According to President Shimon Peres, historically, intelligence reports sometimes turn out to be inaccurate, but on the Iranian issue the international community must eschew compromise and focus on a few clear warning signs.
Peres thus spoke during a meeting with former American Secretary of State Madeleine Albright, who is visiting Israel. He warned that whenever Iran develops a successful civilian nuclear energy program, the transition to developing nuclear weapons will be quick and easy.
Furthermore, Peres warned that it was impossible for any intelligence agency to know the exact nature and scope of the technological knowledge purchased from North Korea and Russia at high prices. "We are likely to wake up one morning and discover that comprehensive nuclear technology was passed on without interruption and is close to implementation," he said.
The President spoke with Albright regarding Israeli fears of Iranian investment in developing long-range ballistic missiles capable of hitting targets in Europe. Peres said that Iran has no justification for building these conventional missiles, hides its intentions and activities, and feeds the international community nothing more that crumbs of information.
Peres indicated that he was concerned by remarks made by Iranian President Mahmoud Ahmadinejad, pointing to the extremist leader's declared intention to destroy Israel and sow destruction upon the democratic world. The President concluded by saying that the international community must not cease its efforts against Ahmadinejad and the Iranian nuclear weapons program.
Livni: World can't afford Iran as nuclear superpower
Foreign Minister Tzipi Livni reiterated Wednesday that sanctions must be tightened. "As we speak," Livni said to Slovenia's President Danilo Türk during a meeting in Ljubljana, "Iran continues to work towards nuclear capabilities. It is clear the world can not afford that."

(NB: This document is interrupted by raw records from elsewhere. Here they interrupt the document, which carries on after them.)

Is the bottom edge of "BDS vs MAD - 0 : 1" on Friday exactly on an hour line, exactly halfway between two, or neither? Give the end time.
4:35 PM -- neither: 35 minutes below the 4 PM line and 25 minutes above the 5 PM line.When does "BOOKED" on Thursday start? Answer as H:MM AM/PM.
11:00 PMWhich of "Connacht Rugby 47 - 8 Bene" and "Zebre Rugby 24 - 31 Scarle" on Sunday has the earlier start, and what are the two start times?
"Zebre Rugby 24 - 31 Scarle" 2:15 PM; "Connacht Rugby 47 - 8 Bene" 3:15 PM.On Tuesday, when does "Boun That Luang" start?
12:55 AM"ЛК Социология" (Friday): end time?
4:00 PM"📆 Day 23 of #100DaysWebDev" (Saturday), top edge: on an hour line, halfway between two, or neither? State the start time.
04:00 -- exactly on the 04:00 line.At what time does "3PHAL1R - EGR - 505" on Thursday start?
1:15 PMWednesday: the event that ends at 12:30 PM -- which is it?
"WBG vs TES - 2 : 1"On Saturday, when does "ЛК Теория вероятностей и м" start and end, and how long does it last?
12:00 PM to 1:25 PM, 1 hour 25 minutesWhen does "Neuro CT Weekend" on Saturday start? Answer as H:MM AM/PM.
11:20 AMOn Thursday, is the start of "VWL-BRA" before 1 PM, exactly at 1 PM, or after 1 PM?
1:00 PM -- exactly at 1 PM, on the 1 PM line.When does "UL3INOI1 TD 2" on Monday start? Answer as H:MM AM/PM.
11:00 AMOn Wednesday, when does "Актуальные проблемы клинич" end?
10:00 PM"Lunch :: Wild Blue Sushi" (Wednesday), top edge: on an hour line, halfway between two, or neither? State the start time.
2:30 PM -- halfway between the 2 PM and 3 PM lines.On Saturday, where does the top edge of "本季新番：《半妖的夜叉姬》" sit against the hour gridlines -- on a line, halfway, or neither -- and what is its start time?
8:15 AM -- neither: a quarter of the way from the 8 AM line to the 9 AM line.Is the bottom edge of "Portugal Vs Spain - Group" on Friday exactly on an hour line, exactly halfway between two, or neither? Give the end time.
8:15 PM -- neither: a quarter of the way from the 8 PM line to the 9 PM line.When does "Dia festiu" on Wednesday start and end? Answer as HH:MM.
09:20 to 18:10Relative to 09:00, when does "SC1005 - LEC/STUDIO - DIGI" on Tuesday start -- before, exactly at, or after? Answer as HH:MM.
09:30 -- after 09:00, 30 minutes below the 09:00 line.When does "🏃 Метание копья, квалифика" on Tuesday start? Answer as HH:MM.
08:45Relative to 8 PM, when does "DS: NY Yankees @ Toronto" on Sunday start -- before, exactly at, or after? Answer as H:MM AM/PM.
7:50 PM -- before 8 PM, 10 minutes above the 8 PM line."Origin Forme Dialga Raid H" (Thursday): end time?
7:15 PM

Livni emphasized that Iran repeatedly defied the UN Security Council's decisions and praised the reactions in Washington and Europe to the report "that show they understand Iran must be prevented from becoming a nuclear superpower."
NIE and the intelligence u-turnThe American National Intelligence Estimate (NIE) — a report representing the collective views of all 16 US intelligence agencies — which was published Monday, asserted that Iran froze its nuclear weapons program as far back as 2003, and that the country no longer works toward developing the technology apart from uranium enrichment. The estimate contradicts the picture accepted by western intelligence agencies over the past two years, according to which Iran was zealously working to build a nuclear weapon.
Ahmadinejad responded to the NIE Wednesday morning by declaring that Iran has no intention of forfeiting its plans for a civilian nuclear program and called the American report a "declaration of victory" for the Iranian Nuclear Program. "Today, the Iranian nation is victorious but you (the US) came out empty handed…. The report declares the victory of the Iranian nation on the nuclear issue over the international community."